A word-for-word transcription of the whole listing is required.

■ **MATERIAL PROVIDED**:
╔══

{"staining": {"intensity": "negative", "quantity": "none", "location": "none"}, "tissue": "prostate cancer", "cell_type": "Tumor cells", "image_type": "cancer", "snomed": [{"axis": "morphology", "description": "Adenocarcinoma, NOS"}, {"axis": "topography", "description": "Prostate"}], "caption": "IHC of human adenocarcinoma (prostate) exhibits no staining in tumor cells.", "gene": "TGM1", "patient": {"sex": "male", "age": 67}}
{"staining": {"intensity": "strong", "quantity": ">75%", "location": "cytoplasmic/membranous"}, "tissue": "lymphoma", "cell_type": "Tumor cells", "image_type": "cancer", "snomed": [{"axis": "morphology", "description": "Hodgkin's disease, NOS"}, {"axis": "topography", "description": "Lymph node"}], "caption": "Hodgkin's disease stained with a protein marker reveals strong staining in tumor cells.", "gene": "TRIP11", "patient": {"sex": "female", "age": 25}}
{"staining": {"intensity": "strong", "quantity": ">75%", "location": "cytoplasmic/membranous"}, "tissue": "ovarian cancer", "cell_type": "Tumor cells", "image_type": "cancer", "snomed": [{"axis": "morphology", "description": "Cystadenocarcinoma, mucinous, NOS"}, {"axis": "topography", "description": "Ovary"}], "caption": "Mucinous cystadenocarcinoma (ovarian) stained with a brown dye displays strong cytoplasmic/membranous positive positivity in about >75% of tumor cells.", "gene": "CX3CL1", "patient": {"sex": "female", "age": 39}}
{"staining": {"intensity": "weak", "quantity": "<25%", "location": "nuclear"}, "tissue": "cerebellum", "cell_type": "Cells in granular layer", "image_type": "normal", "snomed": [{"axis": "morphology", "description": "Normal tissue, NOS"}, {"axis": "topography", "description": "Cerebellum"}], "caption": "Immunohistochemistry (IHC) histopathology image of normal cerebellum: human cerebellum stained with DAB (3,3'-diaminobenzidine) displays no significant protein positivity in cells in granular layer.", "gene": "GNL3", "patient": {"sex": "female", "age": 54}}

╚══

■ **RESPONSE BOX**:
{"staining": {"intensity": "negative", "quantity": "none", "location": "none"}, "tissue": "prostate cancer", "cell_type": "Tumor cells", "image_type": "cancer", "snomed": [{"axis": "morphology", "description": "Adenocarcinoma, NOS"}, {"axis": "topography", "description": "Prostate"}], "caption": "IHC of human adenocarcinoma (prostate) exhibits no staining in tumor cells.", "gene": "TGM1", "patient": {"sex": "male", "age": 67}}
{"staining": {"intensity": "strong", "quantity": ">75%", "location": "cytoplasmic/membranous"}, "tissue": "lymphoma", "cell_type": "Tumor cells", "image_type": "cancer", "snomed": [{"axis": "morphology", "description": "Hodgkin's disease, NOS"}, {"axis": "topography", "description": "Lymph node"}], "caption": "Hodgkin's disease stained with a protein marker reveals strong staining in tumor cells.", "gene": "TRIP11", "patient": {"sex": "female", "age": 25}}
{"staining": {"intensity": "strong", "quantity": ">75%", "location": "cytoplasmic/membranous"}, "tissue": "ovarian cancer", "cell_type": "Tumor cells", "image_type": "cancer", "snomed": [{"axis": "morphology", "description": "Cystadenocarcinoma, mucinous, NOS"}, {"axis": "topography", "description": "Ovary"}], "caption": "Mucinous cystadenocarcinoma (ovarian) stained with a brown dye displays strong cytoplasmic/membranous positive positivity in about >75% of tumor cells.", "gene": "CX3CL1", "patient": {"sex": "female", "age": 39}}
{"staining": {"intensity": "weak", "quantity": "<25%", "location": "nuclear"}, "tissue": "cerebellum", "cell_type": "Cells in granular layer", "image_type": "normal", "snomed": [{"axis": "morphology", "description": "Normal tissue, NOS"}, {"axis": "topography", "description": "Cerebellum"}], "caption": "Immunohistochemistry (IHC) histopathology image of normal cerebellum: human cerebellum stained with DAB (3,3'-diaminobenzidine) displays no significant protein positivity in cells in granular layer.", "gene": "GNL3", "patient": {"sex": "female", "age": 54}}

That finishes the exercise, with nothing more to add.